**Work order:**
Begin at the line below that has "LETZTER ARTIKEL". Stop after the line that has "Na začetku gradiva", repeating each line exactly and leaving out the pictures.

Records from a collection
★ ★ ★ ★ ★
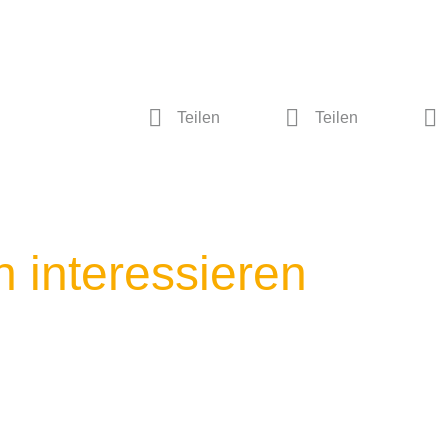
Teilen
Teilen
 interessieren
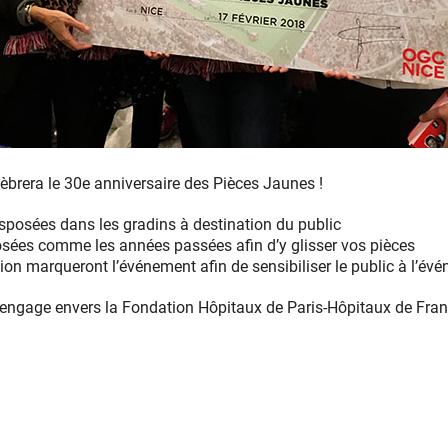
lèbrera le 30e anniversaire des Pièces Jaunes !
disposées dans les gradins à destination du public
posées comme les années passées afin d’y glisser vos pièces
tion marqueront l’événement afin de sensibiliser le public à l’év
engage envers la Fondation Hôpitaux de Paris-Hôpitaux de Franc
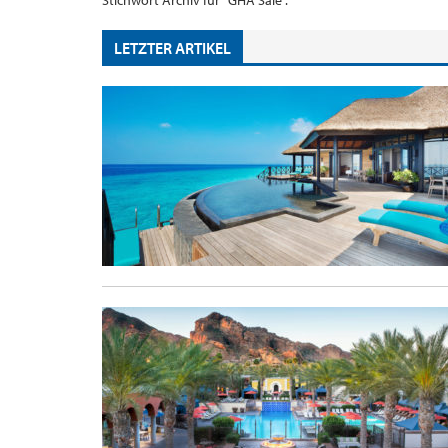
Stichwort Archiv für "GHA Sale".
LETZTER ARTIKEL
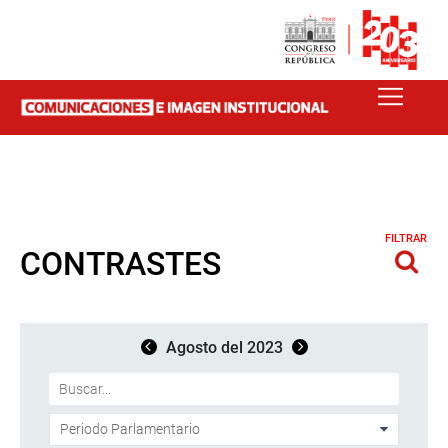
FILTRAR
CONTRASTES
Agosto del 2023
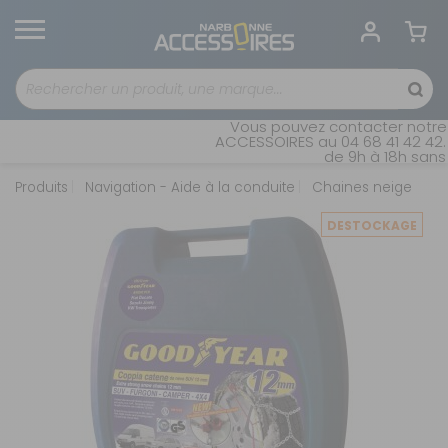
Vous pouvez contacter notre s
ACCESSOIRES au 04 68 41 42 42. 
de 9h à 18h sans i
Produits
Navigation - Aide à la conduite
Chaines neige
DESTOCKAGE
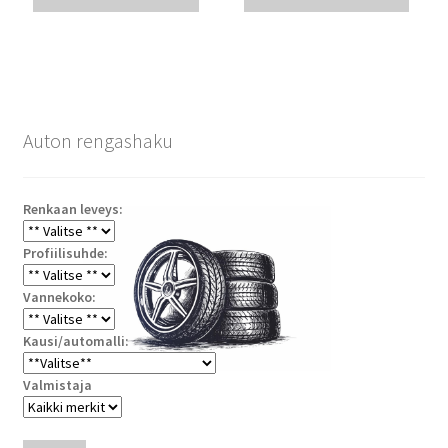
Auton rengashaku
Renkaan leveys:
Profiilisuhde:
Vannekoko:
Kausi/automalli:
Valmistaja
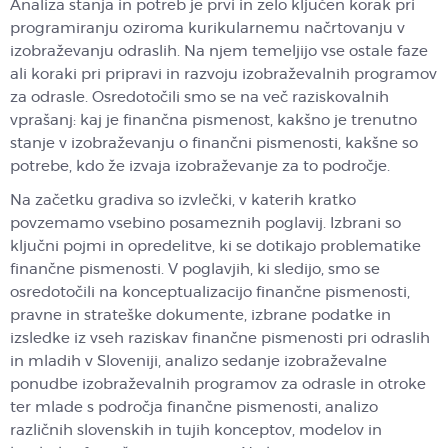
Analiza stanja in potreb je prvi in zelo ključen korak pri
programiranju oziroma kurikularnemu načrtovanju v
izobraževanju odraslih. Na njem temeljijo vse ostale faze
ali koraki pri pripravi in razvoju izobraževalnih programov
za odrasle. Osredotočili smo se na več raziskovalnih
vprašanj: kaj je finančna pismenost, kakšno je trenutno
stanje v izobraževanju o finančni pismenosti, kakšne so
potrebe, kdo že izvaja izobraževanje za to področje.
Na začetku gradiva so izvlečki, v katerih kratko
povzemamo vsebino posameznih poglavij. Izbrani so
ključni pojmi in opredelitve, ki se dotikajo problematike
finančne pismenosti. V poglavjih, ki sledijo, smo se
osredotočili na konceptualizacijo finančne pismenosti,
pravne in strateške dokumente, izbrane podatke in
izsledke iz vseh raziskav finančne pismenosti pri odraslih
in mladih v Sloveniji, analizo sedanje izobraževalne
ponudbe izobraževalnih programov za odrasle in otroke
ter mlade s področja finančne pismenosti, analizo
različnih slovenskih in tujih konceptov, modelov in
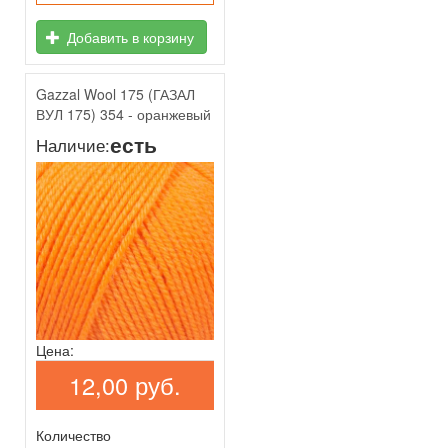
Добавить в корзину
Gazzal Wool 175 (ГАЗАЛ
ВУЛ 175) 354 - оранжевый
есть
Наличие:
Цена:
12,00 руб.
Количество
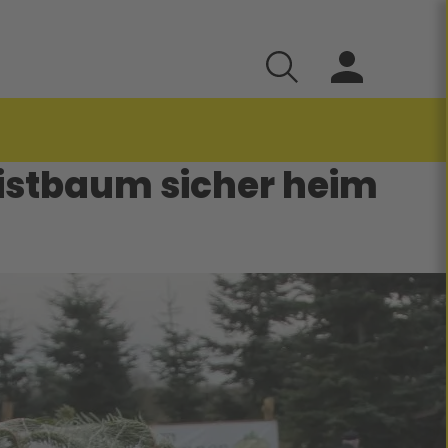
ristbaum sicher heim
★ ★ ★ ★ ★
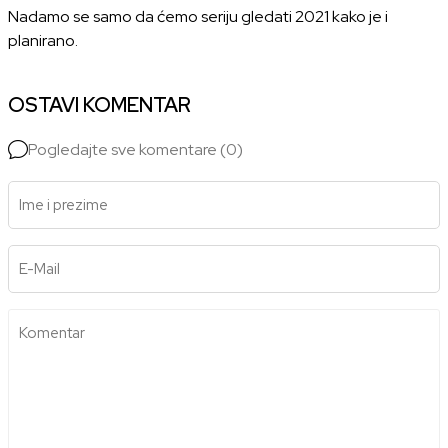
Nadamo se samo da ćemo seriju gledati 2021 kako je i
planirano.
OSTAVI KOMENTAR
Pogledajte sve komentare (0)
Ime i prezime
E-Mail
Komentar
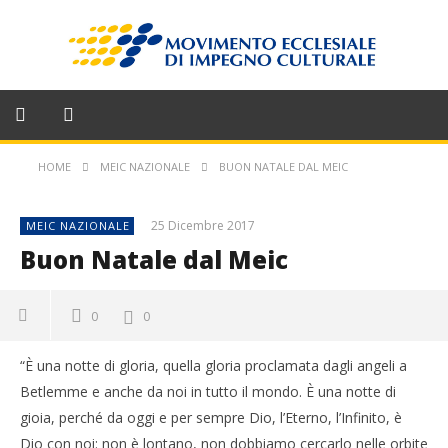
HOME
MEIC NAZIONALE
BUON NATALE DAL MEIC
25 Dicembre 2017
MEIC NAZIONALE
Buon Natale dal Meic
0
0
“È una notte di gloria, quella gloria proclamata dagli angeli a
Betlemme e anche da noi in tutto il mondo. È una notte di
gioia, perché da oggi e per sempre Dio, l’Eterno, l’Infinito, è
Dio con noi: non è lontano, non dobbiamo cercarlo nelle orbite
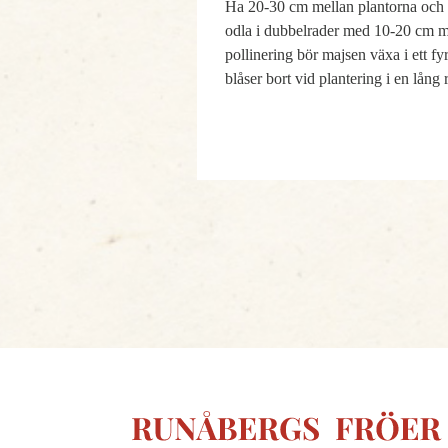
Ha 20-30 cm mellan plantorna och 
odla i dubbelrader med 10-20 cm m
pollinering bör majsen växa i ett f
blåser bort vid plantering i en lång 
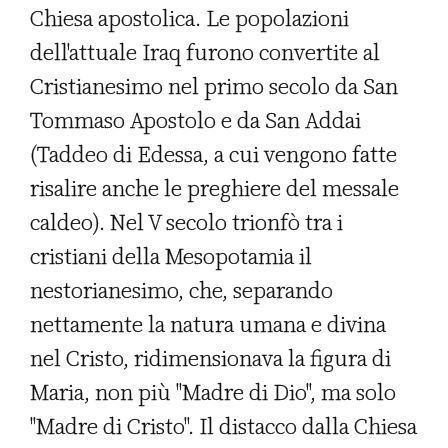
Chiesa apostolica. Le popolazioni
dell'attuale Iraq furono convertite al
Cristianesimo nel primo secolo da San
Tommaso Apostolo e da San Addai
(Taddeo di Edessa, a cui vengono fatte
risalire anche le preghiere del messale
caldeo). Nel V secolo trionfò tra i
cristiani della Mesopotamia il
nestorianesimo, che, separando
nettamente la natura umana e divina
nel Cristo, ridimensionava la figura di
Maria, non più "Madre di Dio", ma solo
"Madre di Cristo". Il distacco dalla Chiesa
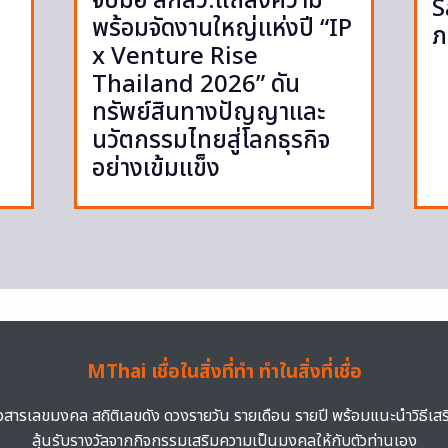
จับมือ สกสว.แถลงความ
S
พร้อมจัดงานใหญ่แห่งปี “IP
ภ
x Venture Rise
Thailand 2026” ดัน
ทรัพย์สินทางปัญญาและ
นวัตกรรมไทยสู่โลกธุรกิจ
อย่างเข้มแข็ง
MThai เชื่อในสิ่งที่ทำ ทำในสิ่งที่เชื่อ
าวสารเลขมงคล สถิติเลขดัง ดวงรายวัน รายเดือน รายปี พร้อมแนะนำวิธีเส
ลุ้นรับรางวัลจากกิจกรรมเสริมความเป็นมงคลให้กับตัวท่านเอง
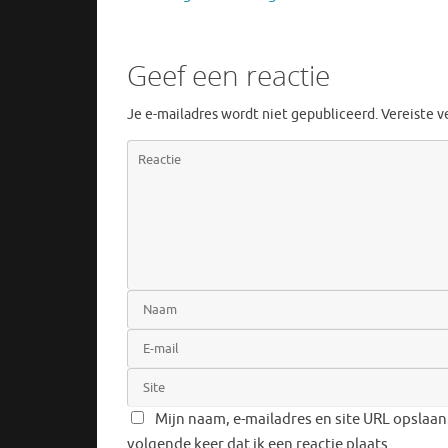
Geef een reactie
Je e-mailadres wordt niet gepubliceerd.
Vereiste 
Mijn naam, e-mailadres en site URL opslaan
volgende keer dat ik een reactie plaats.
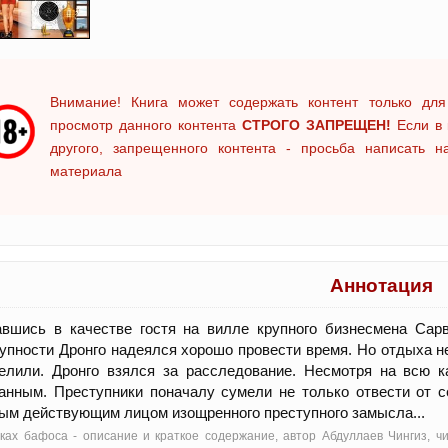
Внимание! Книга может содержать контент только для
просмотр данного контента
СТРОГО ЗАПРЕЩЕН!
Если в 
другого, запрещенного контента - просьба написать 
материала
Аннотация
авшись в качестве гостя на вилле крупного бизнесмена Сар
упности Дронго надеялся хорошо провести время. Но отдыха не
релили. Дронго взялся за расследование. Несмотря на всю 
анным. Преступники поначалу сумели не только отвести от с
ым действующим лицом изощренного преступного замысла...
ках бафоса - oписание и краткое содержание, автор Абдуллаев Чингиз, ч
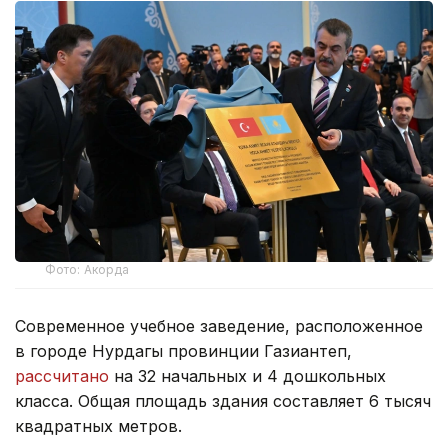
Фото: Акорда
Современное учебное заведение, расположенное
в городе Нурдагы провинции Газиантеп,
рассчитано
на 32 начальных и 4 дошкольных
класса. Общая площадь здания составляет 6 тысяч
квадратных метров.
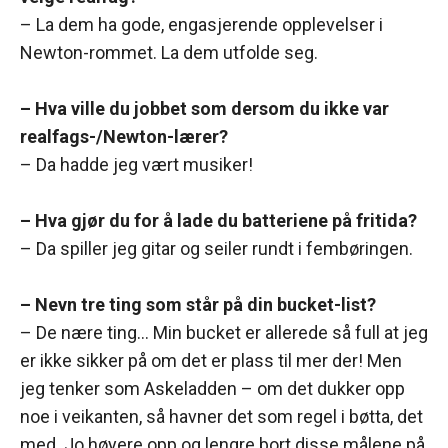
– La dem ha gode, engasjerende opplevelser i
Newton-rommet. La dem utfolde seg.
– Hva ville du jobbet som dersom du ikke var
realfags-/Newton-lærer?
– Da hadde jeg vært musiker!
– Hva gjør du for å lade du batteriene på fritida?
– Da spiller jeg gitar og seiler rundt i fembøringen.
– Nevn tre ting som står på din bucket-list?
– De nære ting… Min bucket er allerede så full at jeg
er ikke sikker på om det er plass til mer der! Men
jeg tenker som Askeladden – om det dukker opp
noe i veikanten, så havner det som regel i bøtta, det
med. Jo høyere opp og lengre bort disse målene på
★ ★ ★ ★ ★
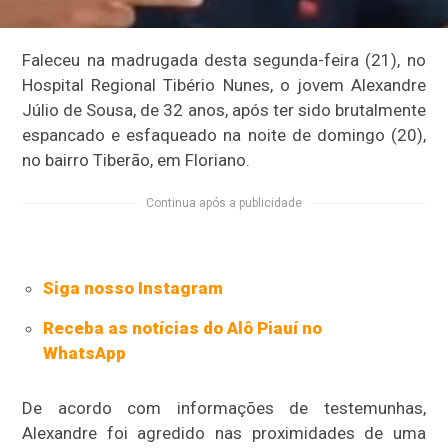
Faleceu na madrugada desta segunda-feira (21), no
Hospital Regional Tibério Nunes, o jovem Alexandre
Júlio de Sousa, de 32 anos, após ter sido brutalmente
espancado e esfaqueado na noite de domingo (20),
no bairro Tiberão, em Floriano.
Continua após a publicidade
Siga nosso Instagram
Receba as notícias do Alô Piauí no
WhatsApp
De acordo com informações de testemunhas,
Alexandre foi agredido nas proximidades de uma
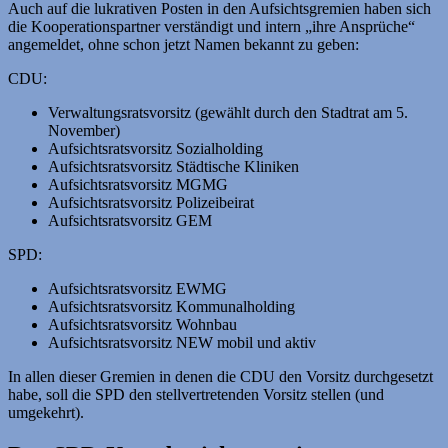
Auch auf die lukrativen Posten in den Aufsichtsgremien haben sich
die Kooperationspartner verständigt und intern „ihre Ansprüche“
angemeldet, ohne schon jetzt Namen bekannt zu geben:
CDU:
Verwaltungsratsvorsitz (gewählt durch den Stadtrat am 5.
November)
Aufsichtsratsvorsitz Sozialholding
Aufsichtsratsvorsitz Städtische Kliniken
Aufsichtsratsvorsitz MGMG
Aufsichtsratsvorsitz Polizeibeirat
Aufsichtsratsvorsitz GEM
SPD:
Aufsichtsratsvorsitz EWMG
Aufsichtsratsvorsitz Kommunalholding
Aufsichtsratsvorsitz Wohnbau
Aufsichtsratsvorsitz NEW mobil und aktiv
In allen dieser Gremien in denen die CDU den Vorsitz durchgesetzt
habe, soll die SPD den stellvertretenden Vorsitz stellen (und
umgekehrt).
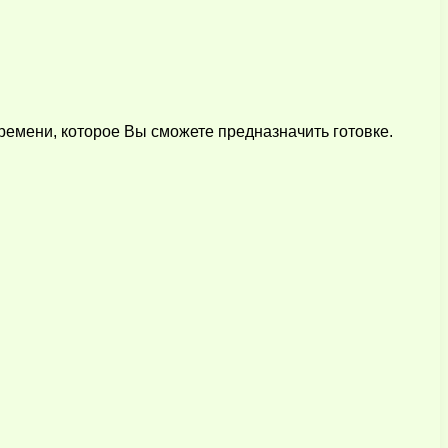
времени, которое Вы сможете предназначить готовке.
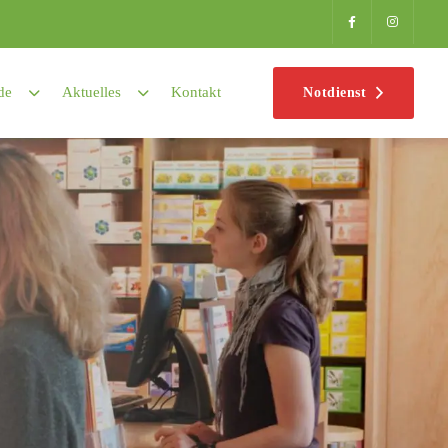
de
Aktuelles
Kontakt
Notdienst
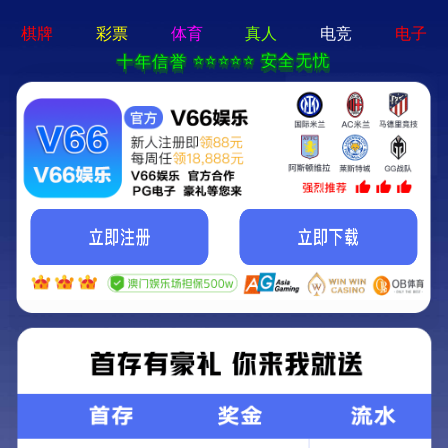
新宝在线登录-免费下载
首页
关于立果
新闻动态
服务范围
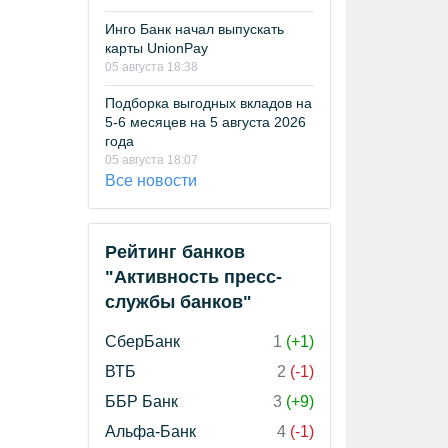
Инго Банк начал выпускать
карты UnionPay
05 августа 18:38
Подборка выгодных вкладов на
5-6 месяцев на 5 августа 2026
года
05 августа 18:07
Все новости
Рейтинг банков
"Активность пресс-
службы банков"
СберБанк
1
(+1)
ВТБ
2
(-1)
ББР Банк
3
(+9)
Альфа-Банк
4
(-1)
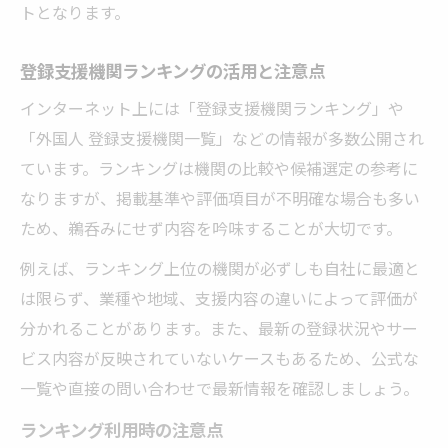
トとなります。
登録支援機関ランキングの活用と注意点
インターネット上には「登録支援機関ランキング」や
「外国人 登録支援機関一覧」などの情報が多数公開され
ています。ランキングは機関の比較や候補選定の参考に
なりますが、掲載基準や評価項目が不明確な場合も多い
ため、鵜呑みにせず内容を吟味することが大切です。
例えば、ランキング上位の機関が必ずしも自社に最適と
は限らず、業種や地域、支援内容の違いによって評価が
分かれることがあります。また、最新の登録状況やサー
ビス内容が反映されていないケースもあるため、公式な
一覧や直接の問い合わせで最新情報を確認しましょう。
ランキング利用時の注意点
★ ★ ★ ★ ★
**Written answer:**
LETZTER ARTIKEL
FILTRAR
CONTRASTES
Agosto del 2023
Vous pouvez contacter notre s
ACCESSOIRES au 04 68 41 42 42. 
de 9h à 18h sans i
Produits
Navigation - Aide à la conduite
Chaines neige
DESTOCKAGE
Auton rengashaku
Renkaan leveys:
Profiilisuhde:
Vannekoko:
Kausi/automalli:
Valmistaja
Analiza stanja in potreb je prvi in zelo ključen korak pri
programiranju oziroma kurikularnemu načrtovanju v
izobraževanju odraslih. Na njem temeljijo vse ostale faze
ali koraki pri pripravi in razvoju izobraževalnih programov
za odrasle. Osredotočili smo se na več raziskovalnih
vprašanj: kaj je finančna pismenost, kakšno je trenutno
stanje v izobraževanju o finančni pismenosti, kakšne so
potrebe, kdo že izvaja izobraževanje za to področje.
Na začetku gradiva so izvlečki, v katerih kratko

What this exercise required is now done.